IANT Quranic Academy (IQA) is an Islamic private school in Richardson, Texas serving grades pre Kindergarten-12. It is a part of the Islamic Association of North Texas. The school was founded in 2002 with a Full Quran memorization, Hifz, Alim Studies (Islamic Scholar), and Academic program (pre K - 12 grade) in response to the needs of thousands of American Muslims residing in the city and neighboring cities such as Dallas, Garland, and Plano. It is one of the veteran Islamic schools in North Texas with 20 years of experience. 148 students graduated from IQA and 146 students became huffadh (memorized the Quran), and hundreds earned pre-alim diplomas.

==History==

Dr. Yusuf Ziya Kavakci was the founder, teacher, and first principal of IANT Quranic Academy (IQA), the founding Dean, and instructor of Suffa Islamic Seminary, and the founder and president of the Islamic Tribunal. Since then, the school has grown to what it is today.

IQA offers financial aid for over 30 students every year since inception and planning to add scholarship program for Richardson and surrounding city residents.

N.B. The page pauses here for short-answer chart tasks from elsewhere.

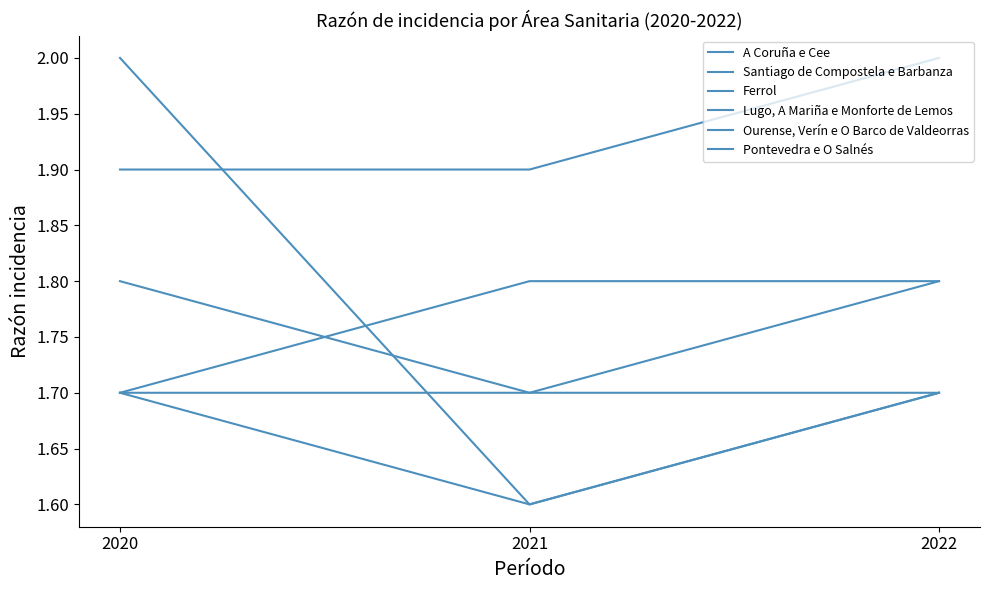

The value of Lugo, A Mariña e Monforte de Lemos at 2020 is 1.9. True or false?

True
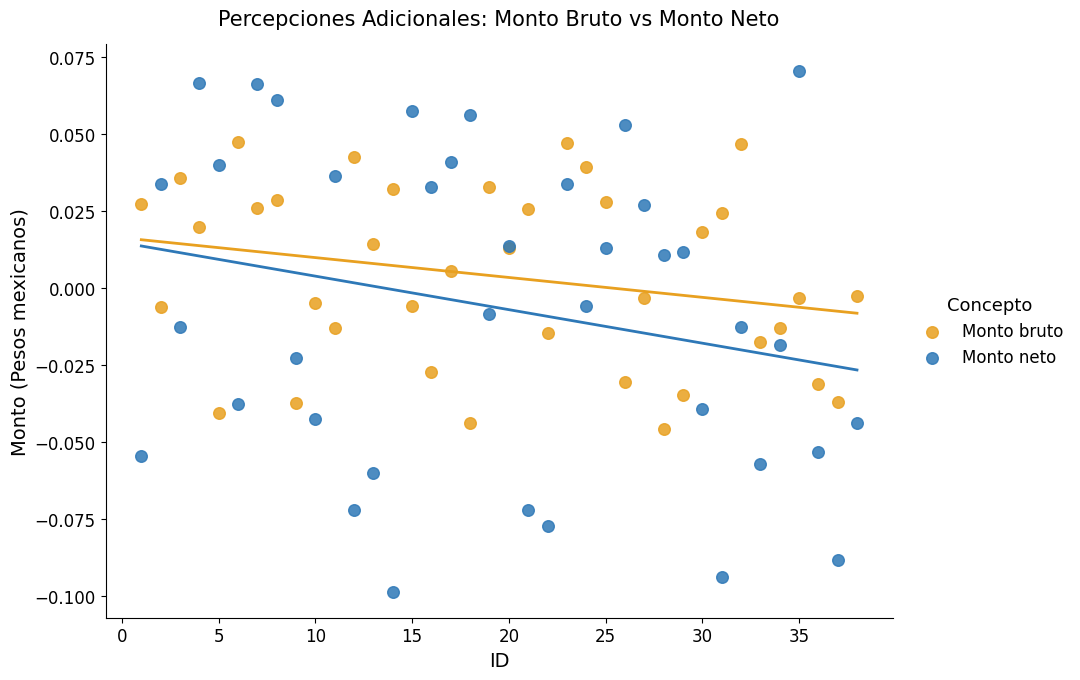

Which series has the largest Y range (max minus min)?

Monto neto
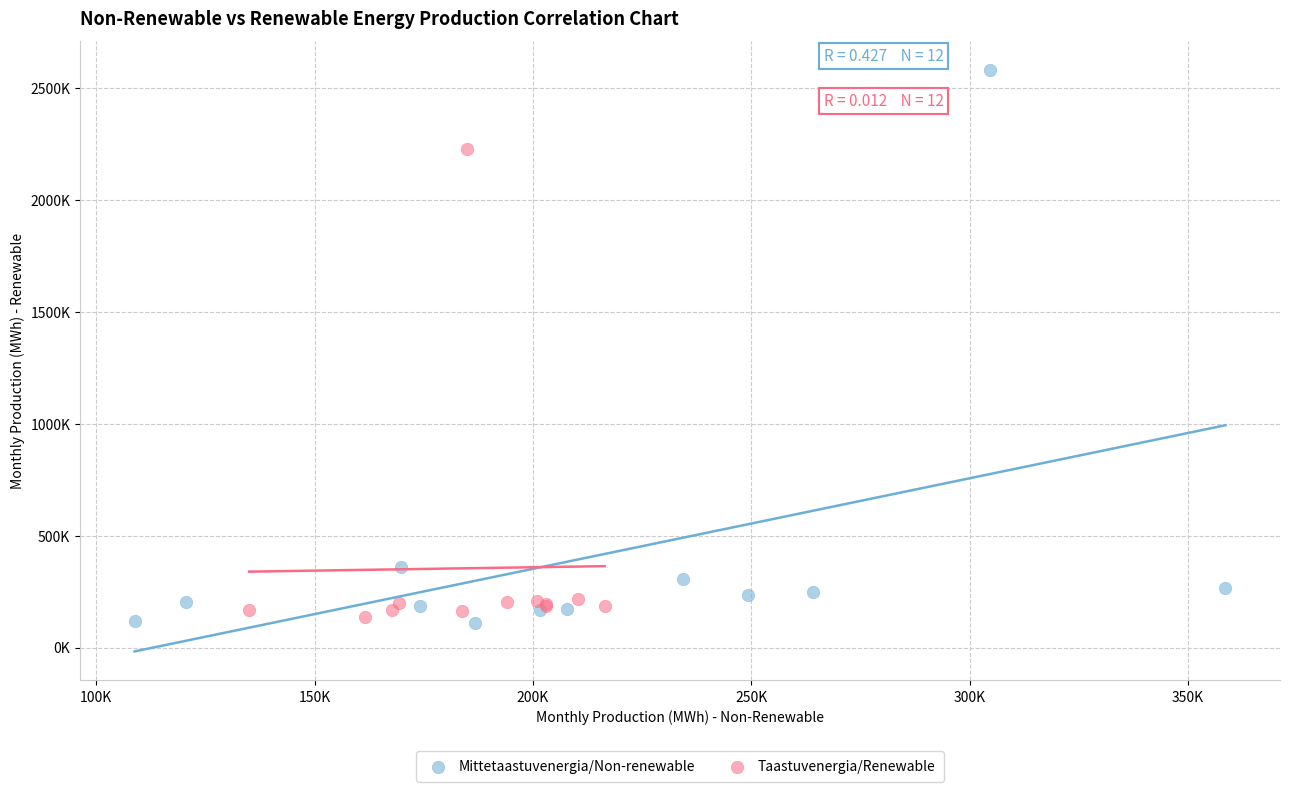

Which series reaches the maximum Y coordinate?

Mittetaastuvenergia/Non-renewable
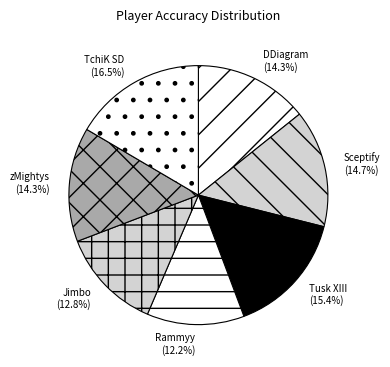

To the nearest percent, what is the average slice percentage?

14%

The school was first accredited by cognia in 2007,5 years after it was established . This was a major achievement in the growth of the school.

The school also offers college preparatory courses in conjunction with Dallas County Community Colleges allowing students to earn college credit and even an associate degree by the time they graduate from high school.

==IQA today==
IANT Quranic Academy is currently an accredited school by Cognia. IANT Quranic academy is a school participating in the TCSAAL (Texas Charter School Athletic Association League). The IQA High School Girls Volleyball team managed to go 4-0 in all of their games.